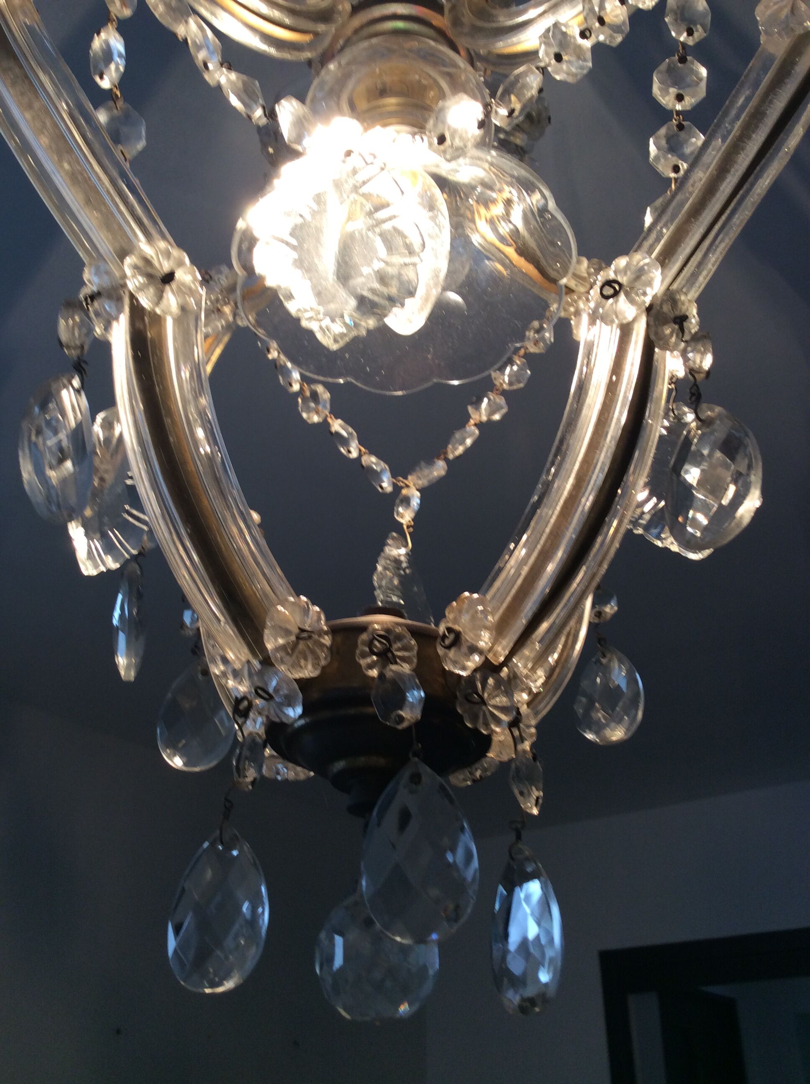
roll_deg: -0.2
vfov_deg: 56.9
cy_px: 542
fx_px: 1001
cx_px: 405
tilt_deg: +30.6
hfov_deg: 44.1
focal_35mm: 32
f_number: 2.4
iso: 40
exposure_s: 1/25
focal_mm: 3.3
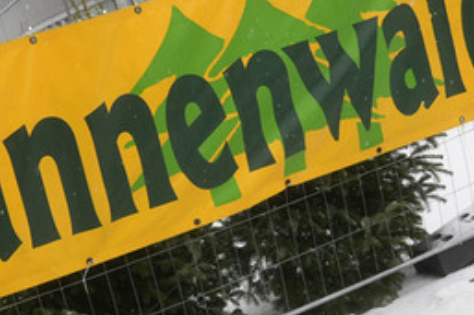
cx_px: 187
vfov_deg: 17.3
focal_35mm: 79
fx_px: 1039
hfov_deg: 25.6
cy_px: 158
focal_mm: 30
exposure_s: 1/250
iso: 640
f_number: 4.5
* * * *
» **TO DO**
Copy the listing exactly but drop its images.

» **REPLY TO THE EXERCISE**
roll_deg: -0.2
vfov_deg: 56.9
cy_px: 542
fx_px: 1001
cx_px: 405
tilt_deg: +30.6
hfov_deg: 44.1
focal_35mm: 32
f_number: 2.4
iso: 40
exposure_s: 1/25
focal_mm: 3.3
cx_px: 187
vfov_deg: 17.3
focal_35mm: 79
fx_px: 1039
hfov_deg: 25.6
cy_px: 158
focal_mm: 30
exposure_s: 1/250
iso: 640
f_number: 4.5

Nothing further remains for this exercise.